Clustering samples by variant probes
To identify sites with greater variance in female samples than male samples, we performed a Brown Forsythe (BF) test for each methylation array probe to calculate statistical significance for the difference in variance for the probe between female and male samples. The BF test assigned statistical significance to the differences in variation for each probe between female and male samples. The BF alpha was much more significant for X-probes than for autosomal probes (Figure S1G). The significantly more variant X-probes also have lower DNAme than the non-sig sites (Figure S1H). We selected X-linked sites that had a greater variance in the female samples than the male samples (BF p value ≤ 0.01), and performed a weighted k-means clustering analysis using the scikit-learn python library on the female samples (Pedregosa et al., 2011). The weights for the k-means clustering were based on how many of the cell lines were included in the analysis so that small differences in number of samples per cell line would not skew the k-means calculations. We used the elbow method to determine the appropriate number of clusters to be around six. These clusters were then labeled A-F based on their average X chromosome methylation (most to least methylated). Representative images of how the clusters separated the samples in the PCA is shown in Figure S1K for a k = 4-8.
Clustering probes by progression of XIE
We parsed how the X chromosome probes were changing during XIE, using the minfi package’s dmpFinder function to identify differentially methylated probes between each adjacent sample cluster. Then we divided each DMP on the X chromosome into one of 11 groups (Figure 1I, y axis) based on the most statistically significant transition (smallest q-value ≤ 0.001), and the direction of its methylation change. These clusters are labeled in Figure 1I corresponding to their transition (1-5), and either increase (↑) or decrease (↓) in methylation. The last cluster (labeled “~”) contains probes that do not pass the q-value threshold (0.001) for all the DMP tests, and thus are not considered to be changing during XIE. All X probes and cluster assignments are listed in Table S2. For the 22 samples of our validation set, the 850K Methylation Array DNAme data was processed using minfi as described above. Samples were assigned to clusters based on the same k-means clustering model derived above. Samples were also projected onto the principle components from the meta-analysis PCA to facilitate comparison to the established cluster boundaries, outlined by ellipses as calculated by stat_ellipse method from ggplot2 (Figures 1F and 1G). With longitudinal DNAme data from successive passages of these validation samples, the fraction of transition-specific DMPs changing DNAme in the validation set was quantified at each passage. A DMP was considered “demethylated” in the sample if it reached within 10% of the expected change from cluster A based on the larger analysis. The transition-specific DMP analysis limited to the C19 and C23 validation samples was performed as described above, except we used the q-value cutoff of < 0.05.
ATAC-seq analysis
We aligned the ATAC-seq fastq files using esATAC which serves as a wrapper for AdapterRemoval (Schubert et al., 2016) for adaptor trimming and Bowtie2 (Langmead and Salzberg, 2012) for read alignment. MACS2 (Zhang et al., 2008) was used for peak calling, and DiffBind (Stark and Brown, 2011) was used for differential peak analysis. Differential analysis was done using cluster boundaries as for DMP differential methylation analysis.

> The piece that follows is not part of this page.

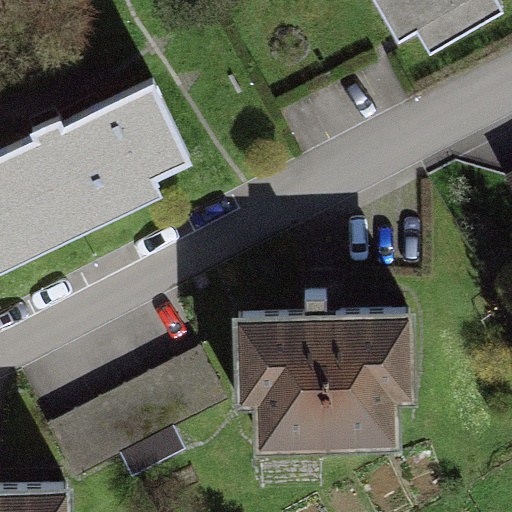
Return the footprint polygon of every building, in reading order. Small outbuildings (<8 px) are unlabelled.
[(378,0),(403,40),(467,0),(378,0)] [(150,75),(0,147),(0,238),(186,148),(150,75)] [(511,150),(486,163),(511,215),(511,150)] [(405,307),(215,312),(218,413),(238,413),(239,455),(385,451),(384,406),(408,406),(405,307)] [(63,511),(63,490),(0,491),(0,511),(63,511)]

Cumulative demethylation and calculating correlation with Xi-specific histone marks
To calculate cumulative methylation changes (gray areas in Figure 3A), we window-averaged all probes that passed the p value threshold (≤0.05) in at least one transition and calculated the difference in methylation compared to cluster A moving through the transitions. In contrast, probes that did not pass the threshold had more fluctuant DNAme changes that did not track with successive transitions (Figure S2B).We calculated the correlation of the XIE DNAme changes with Xi-specific H3K27me3 and H3K9me3 peaks from Vallot et al. (2015). Since these peaks were already window-averaged in GEO-deposited bed files, we averaged our DNAme data over the same windows (100 kb windows every 50 kb). We used the transition-specific changes (colored lines in Figure 3A) to calculate the Pearson correlation for each transition (Figure 3C). Similarly, we windowed the differential ATAC peaks (Figure 3B), and calculated the Pearson correlation for each transition (Figure 3F).

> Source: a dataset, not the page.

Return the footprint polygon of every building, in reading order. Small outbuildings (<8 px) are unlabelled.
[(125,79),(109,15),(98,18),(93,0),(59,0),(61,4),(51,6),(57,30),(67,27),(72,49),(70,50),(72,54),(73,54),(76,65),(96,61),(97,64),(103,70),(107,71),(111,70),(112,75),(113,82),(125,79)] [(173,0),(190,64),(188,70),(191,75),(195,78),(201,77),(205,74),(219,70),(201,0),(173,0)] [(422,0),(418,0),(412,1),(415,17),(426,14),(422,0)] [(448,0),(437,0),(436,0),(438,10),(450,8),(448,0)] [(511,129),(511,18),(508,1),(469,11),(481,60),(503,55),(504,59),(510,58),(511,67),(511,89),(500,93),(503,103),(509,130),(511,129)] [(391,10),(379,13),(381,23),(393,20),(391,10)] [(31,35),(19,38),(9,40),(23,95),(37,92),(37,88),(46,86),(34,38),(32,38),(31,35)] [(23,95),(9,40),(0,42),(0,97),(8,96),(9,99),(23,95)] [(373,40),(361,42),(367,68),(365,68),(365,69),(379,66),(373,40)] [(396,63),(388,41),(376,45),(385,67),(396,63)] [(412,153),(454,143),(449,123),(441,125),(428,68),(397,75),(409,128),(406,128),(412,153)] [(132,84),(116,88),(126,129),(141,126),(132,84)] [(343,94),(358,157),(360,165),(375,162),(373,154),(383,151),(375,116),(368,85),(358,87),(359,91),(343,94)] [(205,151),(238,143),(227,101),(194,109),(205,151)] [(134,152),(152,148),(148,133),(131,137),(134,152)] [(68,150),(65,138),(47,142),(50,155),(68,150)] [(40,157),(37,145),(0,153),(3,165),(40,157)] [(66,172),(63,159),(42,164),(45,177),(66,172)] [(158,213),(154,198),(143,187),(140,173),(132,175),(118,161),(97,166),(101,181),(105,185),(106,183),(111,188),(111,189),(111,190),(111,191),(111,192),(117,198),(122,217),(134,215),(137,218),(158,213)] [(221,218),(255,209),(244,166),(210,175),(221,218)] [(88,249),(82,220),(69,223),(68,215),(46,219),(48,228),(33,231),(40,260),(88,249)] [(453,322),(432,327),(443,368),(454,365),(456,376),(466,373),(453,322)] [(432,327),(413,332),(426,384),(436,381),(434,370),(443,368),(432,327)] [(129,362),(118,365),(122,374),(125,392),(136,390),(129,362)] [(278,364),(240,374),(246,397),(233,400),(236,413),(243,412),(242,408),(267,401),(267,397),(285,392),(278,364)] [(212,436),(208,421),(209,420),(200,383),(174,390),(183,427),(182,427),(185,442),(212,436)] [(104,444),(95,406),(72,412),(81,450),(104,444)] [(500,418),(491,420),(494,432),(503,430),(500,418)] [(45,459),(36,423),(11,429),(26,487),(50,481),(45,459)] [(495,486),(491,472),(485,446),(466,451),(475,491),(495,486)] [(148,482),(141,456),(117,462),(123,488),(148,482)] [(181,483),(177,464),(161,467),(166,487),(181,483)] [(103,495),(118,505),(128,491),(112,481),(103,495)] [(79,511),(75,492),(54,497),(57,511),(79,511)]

Annotating genes as escapees
We annotated X chromosome genes as escaping XCI using the DNAme-based escapee calling method reported previously (Cotton et al., 2015) (Figures S2E–S2G). We used all male samples, and the female samples from the cluster A to perform this analysis. First, we removed all X chromosome probes with a mean methylation of > = 0.25 in male samples. To calculate mean DNAme for each gene, we used the TSS for the canonical transcript, and averaged all remaining probes between −500 and +1500 of the TSS. We calculated a mean TSS methylation separately for the male and cluster A female samples. Assessing the genes defined as the escapee training set, as per Cotton et al., and using the same verification method, we found that only 4/12 their “training set escapees” truly escaped XCI in our dataset (CA5B, SYAP1, ZFX, and ZRSR2). These had a mean cluster A female methylation of 0.106, and a mean sex difference of 0.02. A gene is classified as an escapee if its female DNAme is less than the mean female DNAme + (3* SD female DNAme), and if its sex difference is less than the mean sex difference + (3*SD sex difference). Altogether, this approach identified 15 escapee genes (shown in Figure 3A): 12 on Xp, and 3 on Xq. We verified the differences in methylation in the promoter and gene body for escapee and subject genes and found that escapee genes tend to have strongly demethylated promoters and methylation gene bodies on both chromosomes, whereas subject genes have a bimodal distribution of DNAme in both the gene body and the promoter (Figure S1H).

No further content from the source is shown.